Warnung vor Nachlässigkeit - jeder Zehnte geht krank mit Corona zur Arbeit

Stand: 17.10.2022, 15:33 Uhr

Laut einer Krankenkassenstudie geht fast jeder zehnte Befragte trotz Corona mit milden Symptomen zur Arbeit. Aus NRW kommt Kritik, das Verhalten sei unverantwortlich.

Von Benjamin Sartory

"Es ist unverantwortlich, krank zur Arbeit zu gehen", sagte heute die NRW-Landesvorsitzende des Deutschen Gewerkschaftsbundes, DGB, Anja Weber. Betroffene würden schließlich nicht nur sich selbst, sondern auch Kolleginnen und Kollegen gefährden. "Wer krank ist, gehört ins Bett, beziehungsweise auskuriert", so Weber.

Hintergrund ist eine repräsentative Studie der Betriebskrankenkasse Pronova BKK zum Thema "Krankheit und Arbeit". Demnach geht von rund 1.200 Befragten fast jeder zehnte trotz positivem Corona-Test zur Arbeit, ein milder Verlauf vorausgesetzt. Bei anderen Infektionskrankheiten tut das laut der Studie sogar jede und jeder Fünfte.

NRW-Gesundheitsministerium zeigt kein Verständnis

Doch wer mit Corona zur Arbeit geht, verstößt gegen die aktuellen Isolationsregeln. Demnach müssen sich positiv getestete Menschen grundsätzlich zehn Tage absondern, nach fünf Tagen dürfen Betroffene sich freitesten.

NRW-Gesundheitsminister Karl-Josef Laumann hatte zuletzt klar gemacht, dass er diese Regeln beibehalten will. Sein Ministerium äußerte sich heute schriftlich zu der Krankenkassenstudie:

"Wir haben kein Verständnis dafür, dass Personen mit einem positiven Corona-Testergebnis zur Arbeit gehen. Das ist nicht verantwortungsvoll. Wer krank ist, sollte nicht arbeiten." NRW-Gesundheitsministerium

Corona-Erkrankte können auch andere gefährden

So sehen das auch Vertreter von vulnerablen Einrichtungen. Die St. Augustinus-Gruppe in Neuss zum Beispiel betreibt unter anderem mehrere Krankenhäuser und Seniorenunterkünfte.

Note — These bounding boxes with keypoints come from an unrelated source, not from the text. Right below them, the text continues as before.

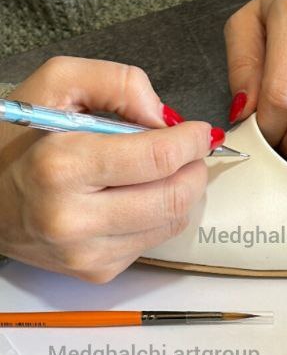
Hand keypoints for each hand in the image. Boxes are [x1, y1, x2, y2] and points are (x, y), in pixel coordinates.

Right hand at [0, 56, 210, 281]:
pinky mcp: (97, 272)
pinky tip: (140, 196)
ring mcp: (86, 253)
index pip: (156, 158)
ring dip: (183, 192)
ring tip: (168, 170)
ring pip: (170, 223)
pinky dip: (160, 216)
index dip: (190, 141)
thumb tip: (164, 117)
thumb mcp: (55, 85)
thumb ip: (115, 82)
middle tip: (191, 151)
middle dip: (194, 169)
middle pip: (172, 197)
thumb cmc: (19, 141)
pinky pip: (153, 242)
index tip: (199, 131)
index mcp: (60, 167)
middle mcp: (73, 218)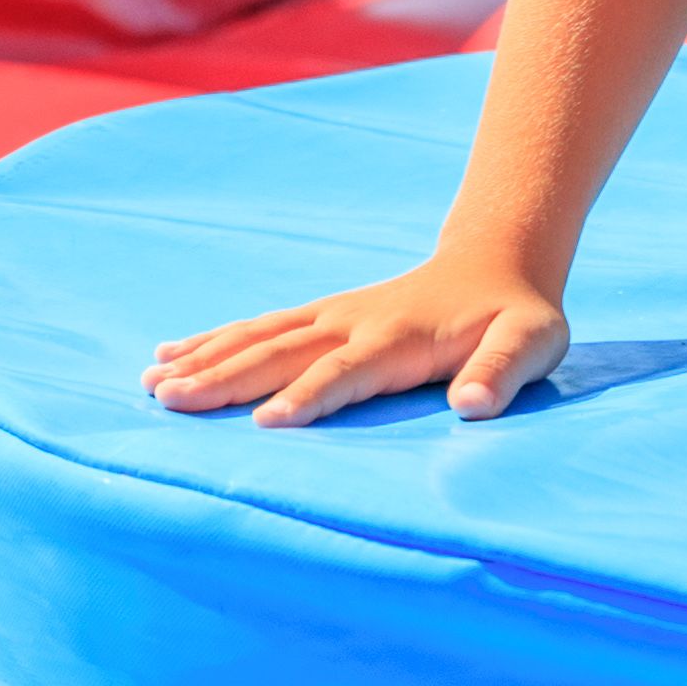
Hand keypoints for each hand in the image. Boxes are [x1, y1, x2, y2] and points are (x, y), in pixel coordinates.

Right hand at [143, 253, 568, 428]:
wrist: (495, 261)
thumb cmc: (516, 316)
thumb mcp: (533, 342)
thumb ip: (503, 371)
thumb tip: (474, 405)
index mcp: (398, 338)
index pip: (345, 372)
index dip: (308, 397)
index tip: (264, 424)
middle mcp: (353, 322)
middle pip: (281, 353)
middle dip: (226, 377)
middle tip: (169, 401)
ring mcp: (331, 315)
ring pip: (259, 337)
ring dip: (206, 359)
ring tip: (153, 383)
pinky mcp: (320, 316)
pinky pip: (259, 328)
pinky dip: (212, 340)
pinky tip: (169, 355)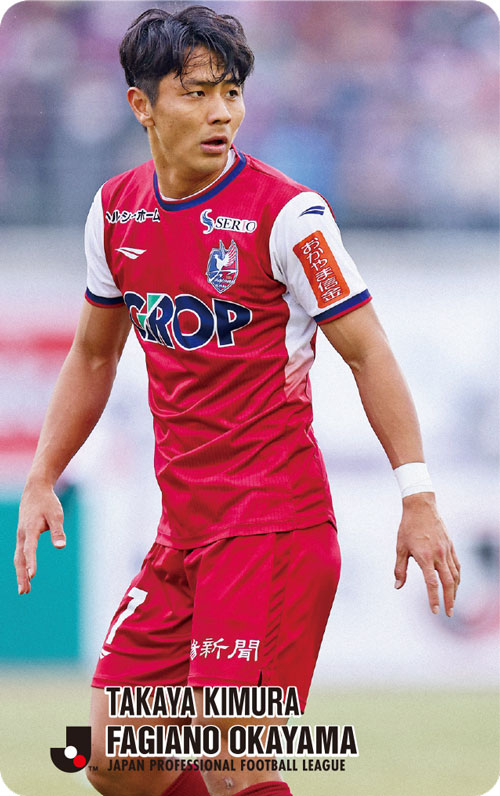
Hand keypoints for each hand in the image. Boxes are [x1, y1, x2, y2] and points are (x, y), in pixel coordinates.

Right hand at [14, 479, 65, 593]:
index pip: (30, 549)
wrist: (35, 490)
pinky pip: (20, 553)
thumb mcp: (56, 515)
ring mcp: (21, 535)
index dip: (31, 563)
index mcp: (30, 529)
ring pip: (18, 558)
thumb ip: (58, 531)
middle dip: (21, 575)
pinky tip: (26, 574)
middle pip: (19, 558)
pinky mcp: (23, 535)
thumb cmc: (48, 503)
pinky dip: (22, 565)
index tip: (33, 575)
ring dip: (21, 573)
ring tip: (25, 590)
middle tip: (24, 592)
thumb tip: (61, 547)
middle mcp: (22, 534)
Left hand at [394, 493, 459, 616]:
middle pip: (448, 583)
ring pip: (455, 575)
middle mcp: (439, 555)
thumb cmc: (408, 528)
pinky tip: (456, 583)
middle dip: (449, 600)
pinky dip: (458, 577)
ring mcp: (447, 550)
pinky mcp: (451, 546)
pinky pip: (457, 565)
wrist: (421, 507)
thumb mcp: (400, 548)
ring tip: (452, 602)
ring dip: (455, 591)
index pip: (432, 583)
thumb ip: (400, 569)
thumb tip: (397, 587)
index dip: (434, 599)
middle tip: (449, 613)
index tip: (435, 611)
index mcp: (425, 557)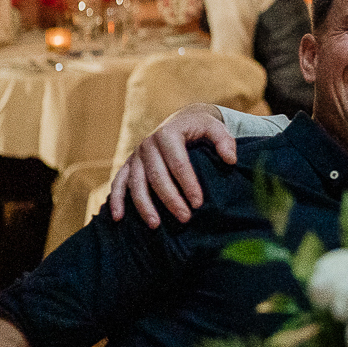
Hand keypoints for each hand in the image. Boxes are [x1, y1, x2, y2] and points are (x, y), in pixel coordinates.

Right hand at [107, 103, 234, 226]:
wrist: (180, 120)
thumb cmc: (199, 128)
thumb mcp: (214, 127)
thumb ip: (224, 140)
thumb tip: (230, 160)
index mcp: (168, 134)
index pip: (178, 163)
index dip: (188, 184)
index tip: (198, 203)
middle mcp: (148, 144)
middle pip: (157, 176)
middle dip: (170, 199)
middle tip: (185, 218)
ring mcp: (136, 155)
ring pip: (136, 183)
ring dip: (144, 205)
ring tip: (155, 226)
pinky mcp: (128, 164)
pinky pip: (119, 183)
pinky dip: (116, 200)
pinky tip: (118, 218)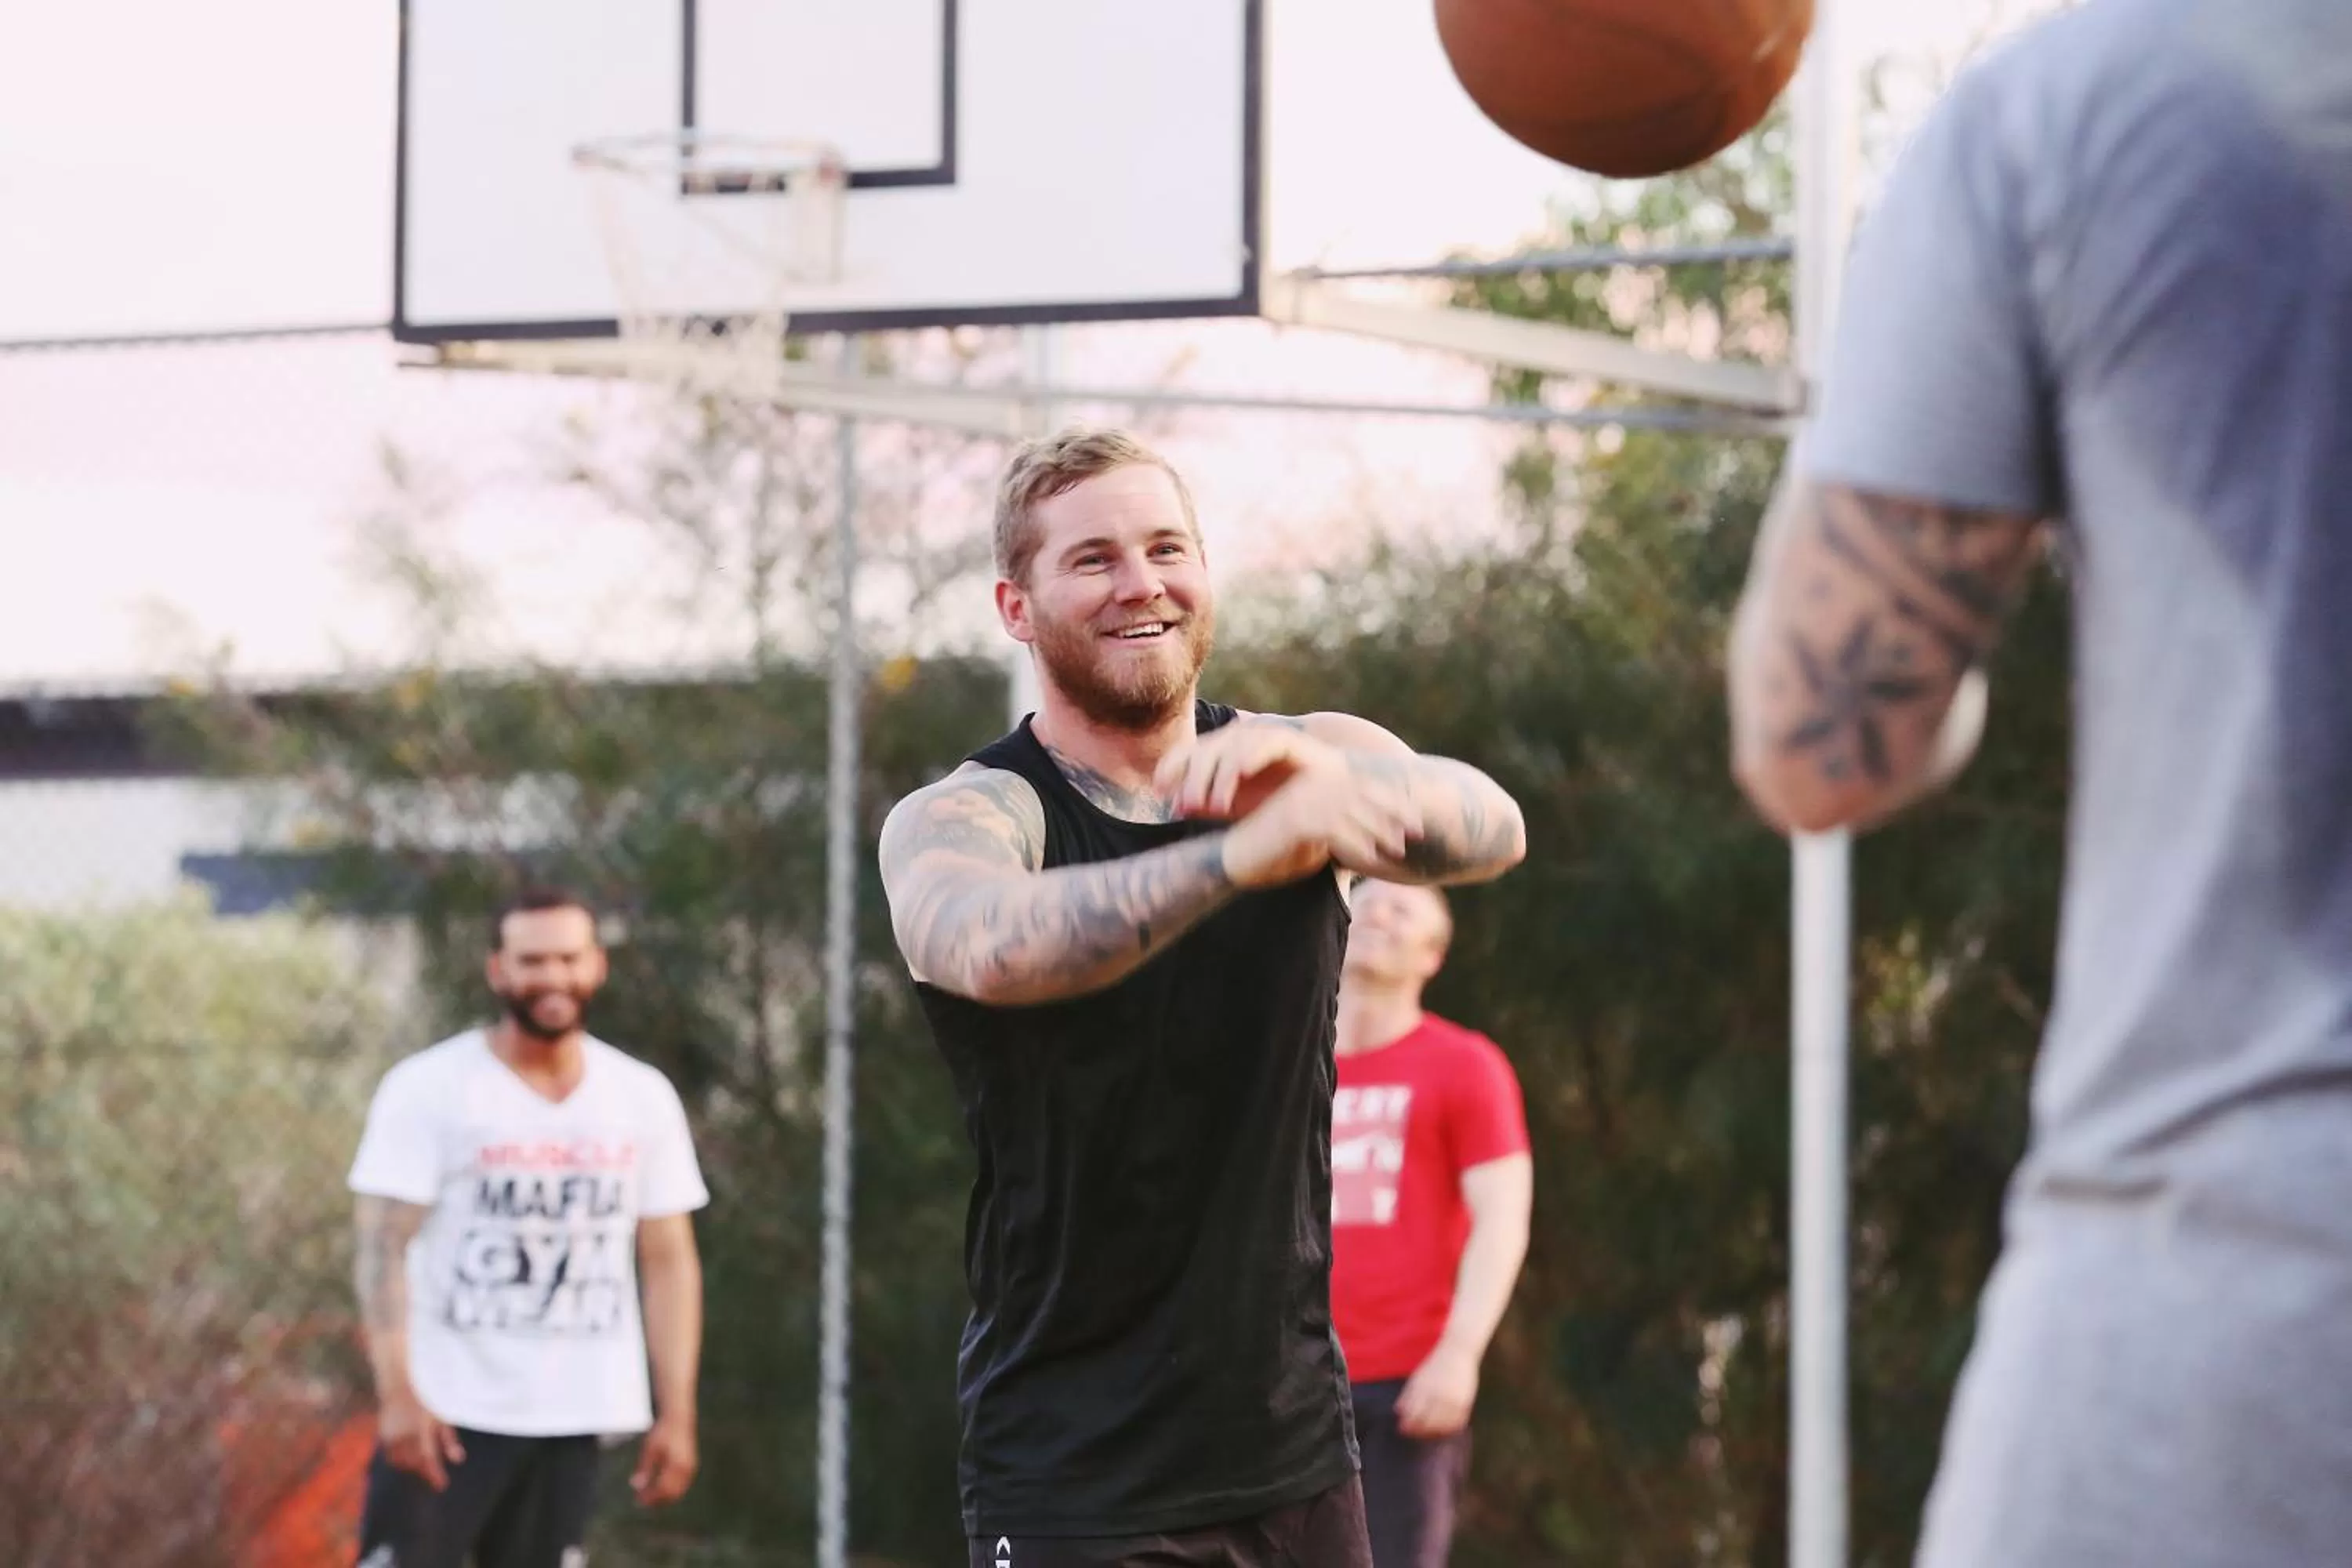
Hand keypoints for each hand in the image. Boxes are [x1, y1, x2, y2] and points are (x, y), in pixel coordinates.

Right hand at [380, 1393, 464, 1490]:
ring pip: (402, 1462)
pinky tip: (409, 1459)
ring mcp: (391, 1434)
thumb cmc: (427, 1400)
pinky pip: (392, 1457)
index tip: (442, 1486)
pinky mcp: (383, 1436)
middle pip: (415, 1462)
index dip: (435, 1474)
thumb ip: (449, 1439)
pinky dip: (401, 1461)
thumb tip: (459, 1460)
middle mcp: (404, 1432)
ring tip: (423, 1466)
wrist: (399, 1385)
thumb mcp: (442, 1417)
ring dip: (413, 1466)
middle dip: (425, 1470)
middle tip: (435, 1475)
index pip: (428, 1457)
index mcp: (421, 1427)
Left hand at [631, 1416, 697, 1506]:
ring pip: (677, 1492)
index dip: (650, 1497)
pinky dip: (669, 1492)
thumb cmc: (662, 1433)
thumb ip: (644, 1468)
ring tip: (647, 1498)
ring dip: (662, 1498)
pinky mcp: (691, 1469)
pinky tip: (656, 1489)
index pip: (663, 1489)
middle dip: (656, 1501)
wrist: (678, 1420)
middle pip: (671, 1494)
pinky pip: (680, 1487)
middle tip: (640, 1502)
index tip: (637, 1499)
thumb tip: (635, 1486)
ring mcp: (691, 1470)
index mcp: (677, 1465)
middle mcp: (687, 1470)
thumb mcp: (649, 1449)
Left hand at [1154, 721, 1345, 821]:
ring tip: (1217, 806)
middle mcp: (1238, 742)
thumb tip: (1174, 807)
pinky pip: (1267, 741)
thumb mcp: (1237, 805)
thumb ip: (1207, 802)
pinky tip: (1242, 772)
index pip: (1189, 753)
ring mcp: (1263, 738)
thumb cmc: (1280, 801)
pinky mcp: (1289, 740)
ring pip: (1233, 747)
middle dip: (1194, 779)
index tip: (1159, 792)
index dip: (1171, 768)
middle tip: (1190, 807)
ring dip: (1221, 776)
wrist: (1329, 794)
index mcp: (1221, 755)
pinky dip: (1252, 754)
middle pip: (1207, 750)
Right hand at [1218, 767, 1421, 889]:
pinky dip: (1356, 844)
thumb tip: (1370, 839)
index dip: (1389, 801)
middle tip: (1417, 829)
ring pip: (1352, 810)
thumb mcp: (1314, 842)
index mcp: (1314, 785)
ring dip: (1379, 829)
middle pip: (1361, 794)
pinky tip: (1372, 858)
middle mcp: (1309, 786)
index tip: (1413, 818)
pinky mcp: (1294, 819)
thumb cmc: (1274, 854)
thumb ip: (1338, 834)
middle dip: (1392, 812)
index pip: (1359, 786)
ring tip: (1399, 847)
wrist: (1236, 862)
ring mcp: (1301, 800)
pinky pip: (1335, 830)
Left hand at [1395, 1342, 1479, 1438]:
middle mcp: (1439, 1395)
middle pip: (1428, 1422)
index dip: (1407, 1425)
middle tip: (1414, 1434)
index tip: (1402, 1429)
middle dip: (1419, 1431)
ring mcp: (1453, 1399)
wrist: (1458, 1352)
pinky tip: (1443, 1428)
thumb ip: (1408, 1394)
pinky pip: (1457, 1422)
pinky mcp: (1465, 1401)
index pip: (1414, 1414)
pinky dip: (1450, 1428)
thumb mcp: (1418, 1377)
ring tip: (1428, 1433)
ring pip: (1443, 1425)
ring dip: (1434, 1432)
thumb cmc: (1435, 1365)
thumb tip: (1398, 1411)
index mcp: (1424, 1388)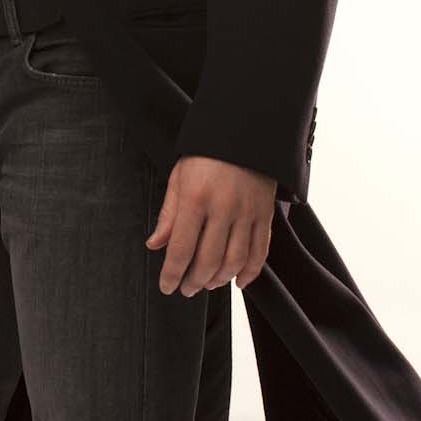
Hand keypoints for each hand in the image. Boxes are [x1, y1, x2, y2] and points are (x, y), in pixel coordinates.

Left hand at [144, 155, 274, 292]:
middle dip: (194, 281)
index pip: (181, 249)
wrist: (244, 131)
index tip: (167, 287)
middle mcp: (223, 208)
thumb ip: (169, 215)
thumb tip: (155, 245)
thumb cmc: (205, 154)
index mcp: (195, 198)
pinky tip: (238, 280)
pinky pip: (260, 252)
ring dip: (220, 279)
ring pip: (234, 261)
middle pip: (208, 260)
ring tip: (208, 284)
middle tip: (186, 289)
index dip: (172, 274)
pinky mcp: (265, 214)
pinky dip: (249, 272)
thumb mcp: (179, 178)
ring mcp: (247, 212)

Beschäftigte mit Corona müssten natürlich zu Hause bleiben, erklärt Unternehmenssprecherin Christina Jacke.

Denn ein Ausbruch hätte in solchen Einrichtungen besonders gravierende Folgen: "Dann fehlen Mitarbeitende und gleichzeitig sind vulnerable Gruppen in Gefahr."

Auch Unternehmerverband will keine Corona-Infizierten auf der Arbeit

Bleibt die Frage, warum Beschäftigte krank zur Arbeit gehen. "Manche haben Sorgen, als faul zu gelten oder den Kolleginnen und Kollegen die Vertretung zuzumuten", meint Dr. Gerd Herold, Beratungsarzt bei der Pronova BKK, die die Studie gemacht hat. Offenbar habe sich daran trotz der Erfahrungen mit dem Infektionsschutz in der Corona-Pandemie nichts geändert.

Das sei so nicht gewollt, betonten heute die Arbeitgebervertreter des Verbandes "unternehmer nrw". Tanja Nackmayr, die stellvertretende Hauptgeschäftsführerin sagte:

"Es liegt nicht im Interesse der Unternehmen, wenn Mitarbeiter mit Corona infiziert zur Arbeit kommen. Die Unternehmen haben viele Schutzmaßnahmen umgesetzt, um Infektionen am Arbeitsplatz zu verhindern. Falsch verstandenes Verantwortungsbewusstsein sollte dies - auch im Sinne der Kollegen - nicht konterkarieren." Tanja Nackmayr von "unternehmer nrw"

DGB fordert besseres Arbeitsklima

Anja Weber vom DGB NRW sieht die Chefinnen und Chefs jetzt in der Pflicht. Sie müssten ihrer Belegschaft klar machen, dass sie sich bei Erkrankungen auskurieren sollen. "Das schafft man, wenn man ein Arbeitsklima fördert, in dem klar wird: Hier wird Wert auf Erholungszeiten gelegt", sagt Weber.